Obviously if you want to use component models as accurate as possible (or even take PCB layout issues into account) then you're probably not going do it real-time in the near-future.

Thing is, SPICE is brute force approach. It takes into account everything, even if some stuff is not relevant for particular situation. If you know what you are doing you can simplify model considerably without loosing accuracy.
You don't care about PCB layout per se for audiorate stuff(treating lines as waveguides, solving full blown 3D model based on Maxwell eq's and stuff like that). Important (no, really important) issue is crosstalk via PSU and ground, and that can be modeled (modeling effect of finite impedance grounding is easy, PSU is a bit trickier but even linear model should do it).
/* "stiffness" of PSU is key explanation I can think of for mysterious (if it is not imaginary) situation that old and new synth with apparently same circuit sound different */

(maybe with some noise, but you might not actually want that anyway).
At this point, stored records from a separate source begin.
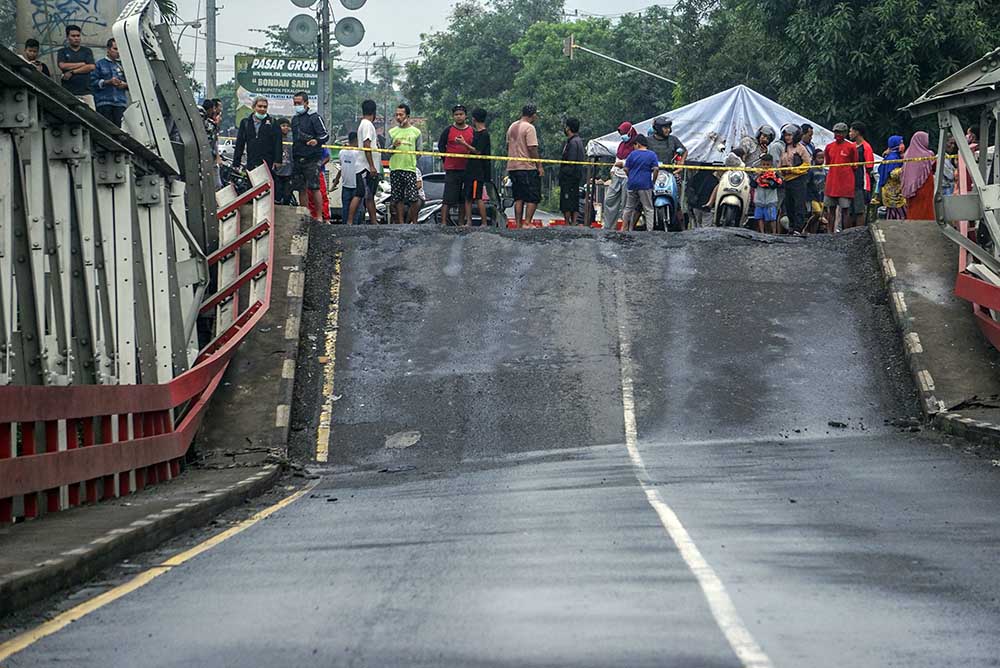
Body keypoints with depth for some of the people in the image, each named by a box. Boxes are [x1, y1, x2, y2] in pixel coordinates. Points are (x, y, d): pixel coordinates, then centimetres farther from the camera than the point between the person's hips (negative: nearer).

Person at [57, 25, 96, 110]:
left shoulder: (87, 51, 16)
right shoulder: (62, 52, 13)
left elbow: (91, 67, 1)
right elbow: (62, 66, -6)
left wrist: (72, 72, -5)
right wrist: (83, 64, 0)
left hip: (86, 92, 1)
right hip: (68, 92, -1)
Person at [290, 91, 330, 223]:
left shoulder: (314, 117, -4)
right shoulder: (295, 119, 19)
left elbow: (325, 134, -9)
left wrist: (317, 141, -30)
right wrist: (293, 156, 28)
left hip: (312, 159, -7)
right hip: (297, 160, 7)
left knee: (314, 188, -11)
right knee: (301, 189, 7)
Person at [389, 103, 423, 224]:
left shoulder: (415, 132, 7)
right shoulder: (392, 132, 11)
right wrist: (393, 146, -9)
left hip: (410, 169, -2)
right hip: (395, 169, 2)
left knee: (414, 198, -9)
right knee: (398, 199, 3)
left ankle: (413, 222, 4)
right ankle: (401, 223, 8)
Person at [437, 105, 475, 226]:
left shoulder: (472, 131, 8)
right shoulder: (448, 130, 2)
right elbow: (441, 146, 6)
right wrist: (448, 160, 4)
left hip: (467, 169, 3)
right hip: (451, 169, -3)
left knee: (463, 199, 8)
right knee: (448, 199, -7)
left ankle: (461, 223, 15)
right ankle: (443, 223, -9)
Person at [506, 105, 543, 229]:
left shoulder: (512, 127, 13)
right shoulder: (529, 127, -11)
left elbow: (508, 146, 19)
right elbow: (532, 149, -15)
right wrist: (539, 166, -11)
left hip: (512, 167, 8)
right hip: (527, 167, -8)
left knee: (519, 199, 10)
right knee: (533, 198, -2)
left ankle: (518, 224, 6)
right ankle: (527, 223, -10)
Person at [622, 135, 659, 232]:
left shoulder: (632, 154, 4)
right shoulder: (652, 155, -1)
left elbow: (626, 169, 3)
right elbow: (656, 169, -11)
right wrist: (653, 181, 1)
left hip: (632, 184, 2)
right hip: (645, 185, -2)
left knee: (629, 208, 13)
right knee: (648, 209, 0)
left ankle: (625, 227, 14)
IMveryHO, for synth stuff (and in some situations) you do want that.

[camsr]

If you wanted a thermal noise component, that would be rather easy, but to give it a temperature in time would require more modeling as well.

As others have said, numerical precision is the biggest problem. You could use a BCD datatype, but the overhead would be huge. It's all possible given enough time, but then you have to wonder if you wanna sit around and wait for your guitar to "process".